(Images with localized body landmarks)
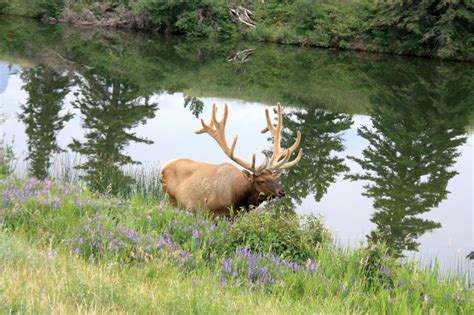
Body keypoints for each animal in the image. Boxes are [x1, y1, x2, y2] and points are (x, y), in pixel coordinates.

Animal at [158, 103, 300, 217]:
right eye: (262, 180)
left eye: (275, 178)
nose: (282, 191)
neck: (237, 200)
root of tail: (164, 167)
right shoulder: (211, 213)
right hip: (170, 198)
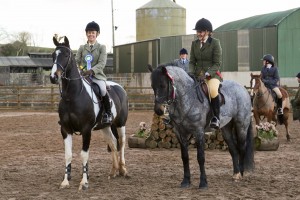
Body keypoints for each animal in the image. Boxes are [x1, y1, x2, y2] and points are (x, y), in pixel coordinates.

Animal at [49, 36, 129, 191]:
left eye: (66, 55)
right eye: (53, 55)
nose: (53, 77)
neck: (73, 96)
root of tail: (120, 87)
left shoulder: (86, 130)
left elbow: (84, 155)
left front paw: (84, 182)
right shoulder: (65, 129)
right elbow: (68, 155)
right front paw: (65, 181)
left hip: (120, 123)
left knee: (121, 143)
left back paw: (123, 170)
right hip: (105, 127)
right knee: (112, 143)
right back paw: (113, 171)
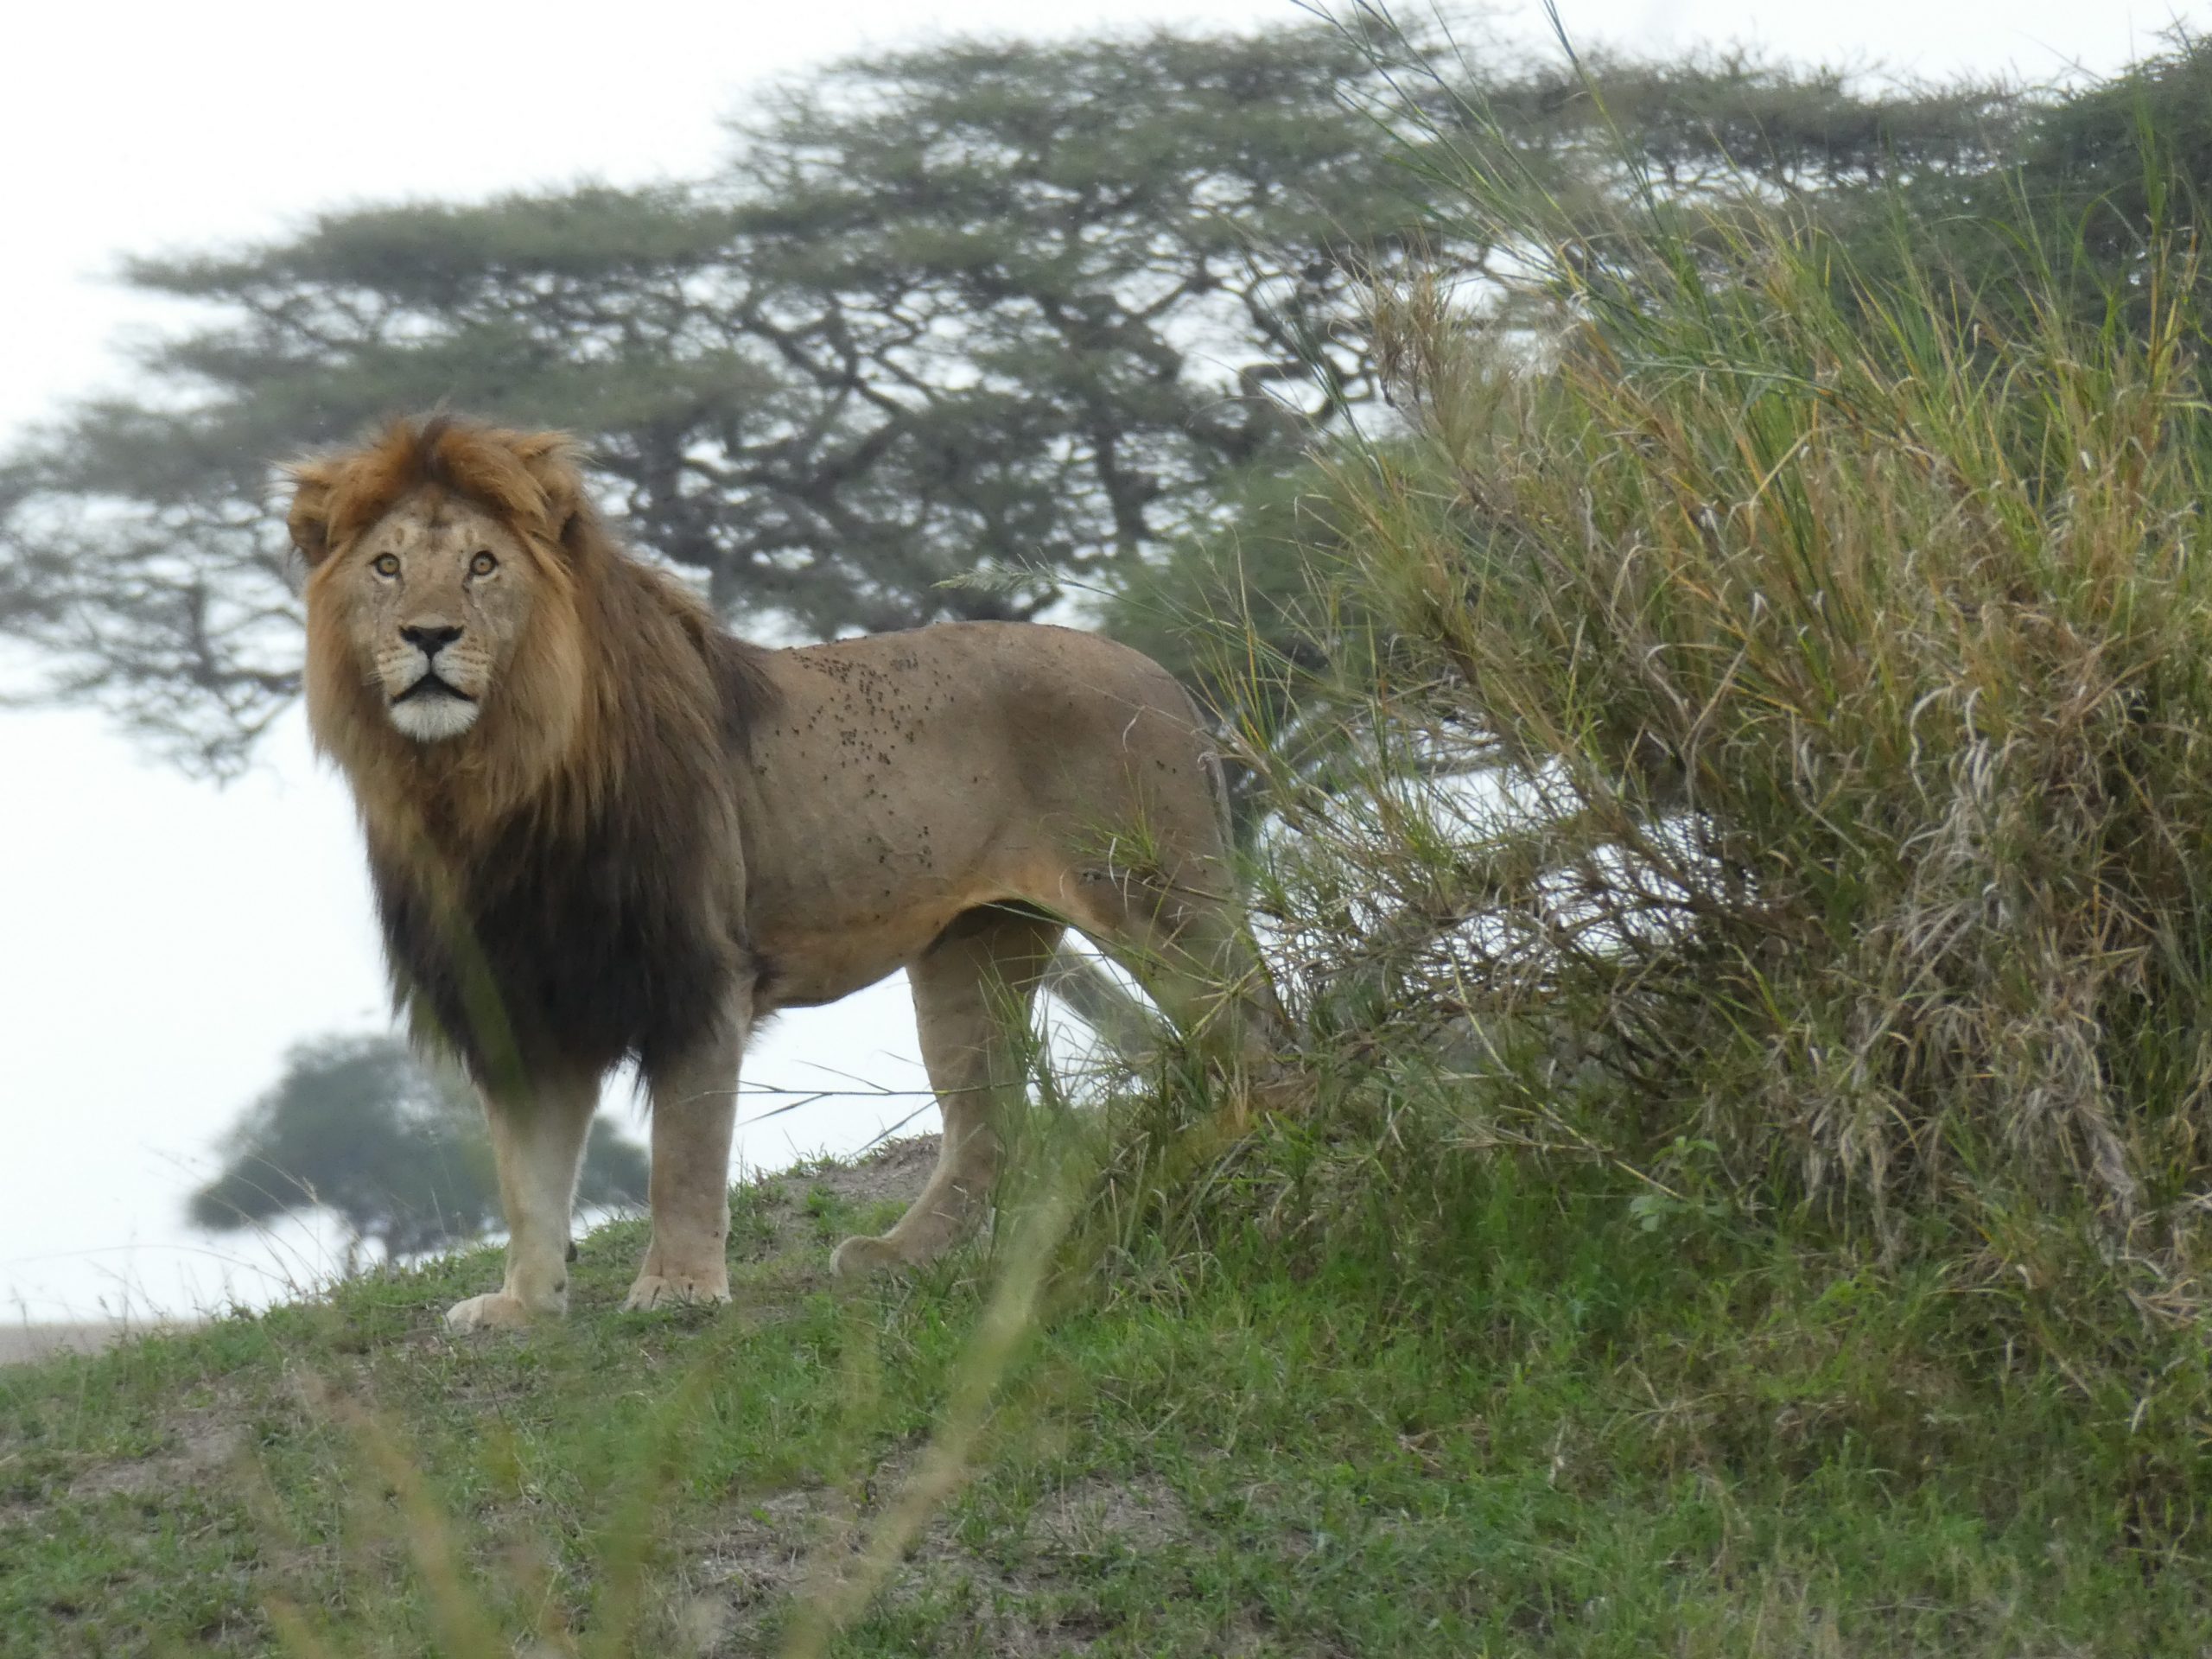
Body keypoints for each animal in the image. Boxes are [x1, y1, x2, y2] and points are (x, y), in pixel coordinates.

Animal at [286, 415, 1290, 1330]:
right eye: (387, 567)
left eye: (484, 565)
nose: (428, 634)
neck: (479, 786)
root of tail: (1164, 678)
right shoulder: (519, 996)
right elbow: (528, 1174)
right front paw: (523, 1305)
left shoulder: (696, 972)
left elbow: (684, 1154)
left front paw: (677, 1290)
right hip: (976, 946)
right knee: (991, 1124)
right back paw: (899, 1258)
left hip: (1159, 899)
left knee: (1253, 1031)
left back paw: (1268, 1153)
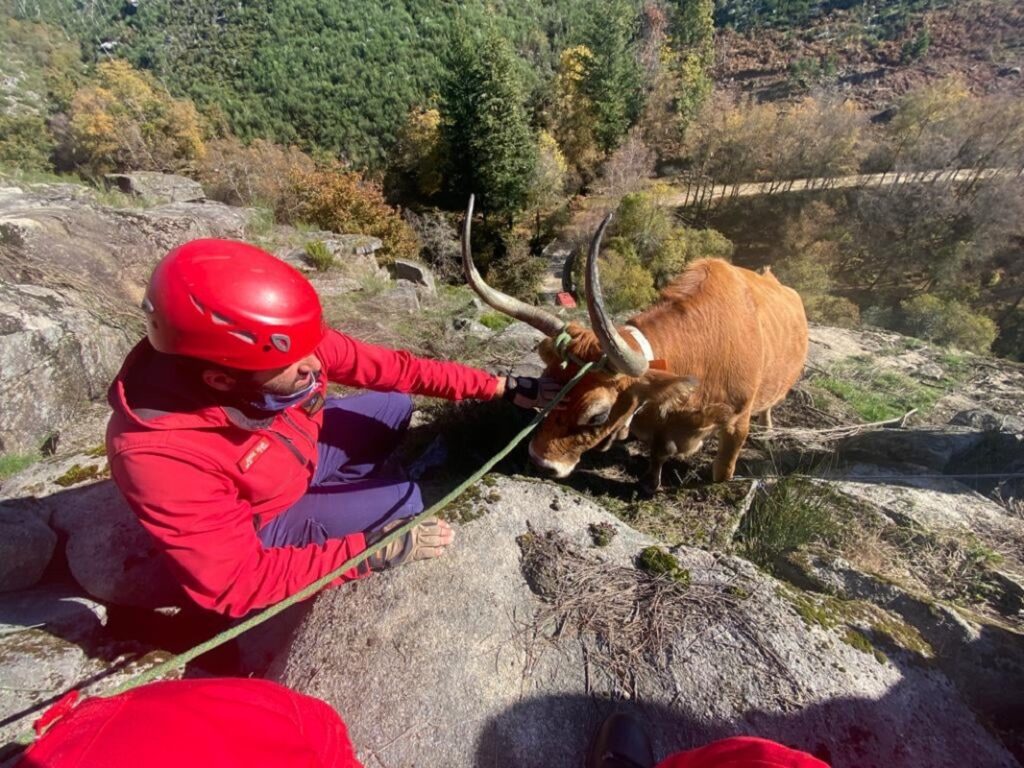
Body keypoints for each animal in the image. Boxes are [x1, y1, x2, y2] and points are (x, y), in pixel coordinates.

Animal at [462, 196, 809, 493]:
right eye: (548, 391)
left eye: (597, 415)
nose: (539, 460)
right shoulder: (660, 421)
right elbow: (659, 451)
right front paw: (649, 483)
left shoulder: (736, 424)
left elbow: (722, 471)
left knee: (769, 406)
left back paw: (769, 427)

PROBLEM |
Each line from the one containing "left eye: (597, 415)" to the close of the records must appear in the output exactly, and no other line.

EXPECTED ANSWER |
left eye: (597, 415)
nose: (539, 460)
right shoulder: (660, 421)
right elbow: (659, 451)
right front paw: (649, 483)
left shoulder: (736, 424)
left elbow: (722, 471)
left knee: (769, 406)
left back paw: (769, 427)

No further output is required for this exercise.